Murphy’s Law: A day on the water

It was one of those rare truly epic days in Resurrection Bay: sun shining, sparkling calm seas, endless snowcapped mountain views.  Our team assembled, and everyone was sipping the last of their coffees as the Jubatus, the ASLC research vessel, pulled out of the harbor.

“Everyone ready?” I asked.

When smiles and nods were returned, I punched the throttle and the twin engines roared to life. I looked around at the great crew on the boat and knew today was going to be a blast!

Sunny Day on the water in Res Bay!

The Mission: As we’ve alluded to in previous posts (here), our team of researchers is starting out on a new project this summer seeking to investigate the physiology and biology of Pacific Sleeper Sharks in Resurrection Bay.

The Plan: Deploy a mooring station outfitted with multiple Go-Pro cameras, and two archival tags recording water temperature, salinity, depth, and light levels. This multi-sensor rig would allow us to hopefully capture video footage of sleeper sharks in waters up to 550ft deep! We’d practiced this type of deployment on smaller loads and had become a well-oiled team.

The cameras in their deep-water housings–hoping to catch some footage of the elusive Pacific Sleeper Shark

All-in-all we anticipated this to be a “drop and be back for lunch” sort of day on the water.


But as the saying goes…..Anything that can go wrong will go wrong.


The first sign of trouble came shortly after setting up at our chosen deployment stop. Everyone started working on their tasks—assembling the cameras and their housings, readying the line, or preparing burlap sacks of fish that would act as bait hanging off of the camera array. Unfortunately, for one team-member, the sloshing of the boat, combined with focusing on sewing burlap while wafting in that fishy smell resulted in a bit of unexpected ‘chumming’.

Its hard being a marine biologist that gets seasick.


Then, while she attempted to regain her sea-legs, it was discovered that the external camera batteries necessary to run the GoPros for 24hours were missing the adapter required to fit in the housings built for deep water deployments.

Checking the underwater housings

Not to be deterred, we decided to go ahead with a short deployment without the larger batteries, and run back to the ASLC for the required adapters (the perk of having your field-site in your backyard!). We’d then come back out, recover the mooring, adjust the cameras, and redeploy.

Preparing for the deployment.

The 400 lb. anchor, cameras, 600ft of line, and some buoys were all nicely deployed and we quickly stopped back on land to grab our needed equipment.

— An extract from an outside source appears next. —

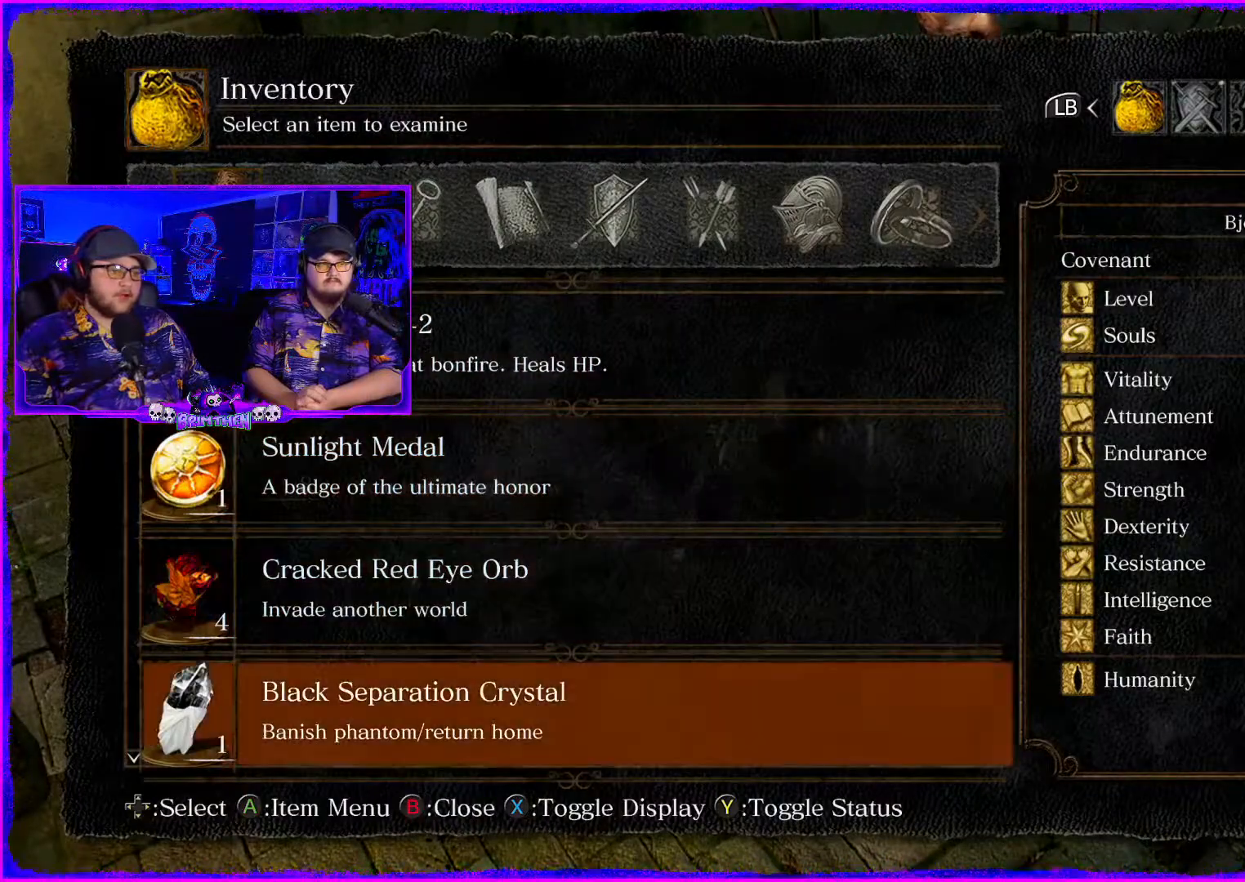
{"buttons": ["DPAD_DOWN"], "left_stick": "center", "right_stick": "center", "events": [[117, "DPAD_DOWN", "up"], [217, "DPAD_DOWN", "down"], [417, "DPAD_DOWN", "up"], [484, "DPAD_DOWN", "down"]]}
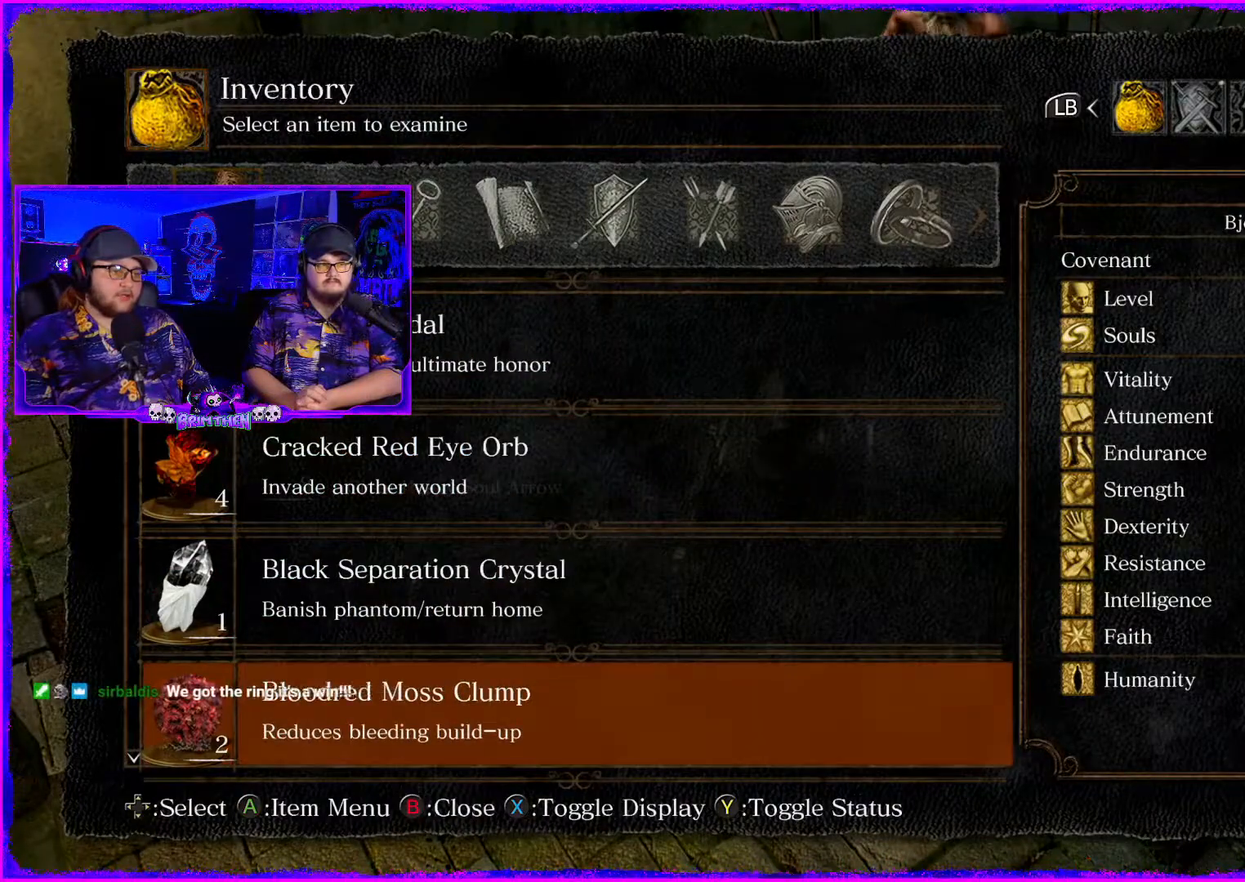
{"buttons": [], "left_stick": "center", "right_stick": "center", "events": [[166, "DPAD_DOWN", "up"], [266, "DPAD_DOWN", "down"], [450, "DPAD_DOWN", "up"]]}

Back out at the mooring, we recovered the line and started hauling the mooring up through the A-frame. Or that is….we tried to. Our boat was outfitted with a capstan, a motor-powered revolving cylinder that multiplies the force for hauling ropes. While this system was said to be able to assist with up to 1000lbs, after about a minute of hauling it quickly became apparent that the little engine in the capstan, could NOT manage the ~400lbs of our mooring. So there we were…our cameras and equipment still about 500ft underwater and no-where near the amount of manpower to haul it all in by hand.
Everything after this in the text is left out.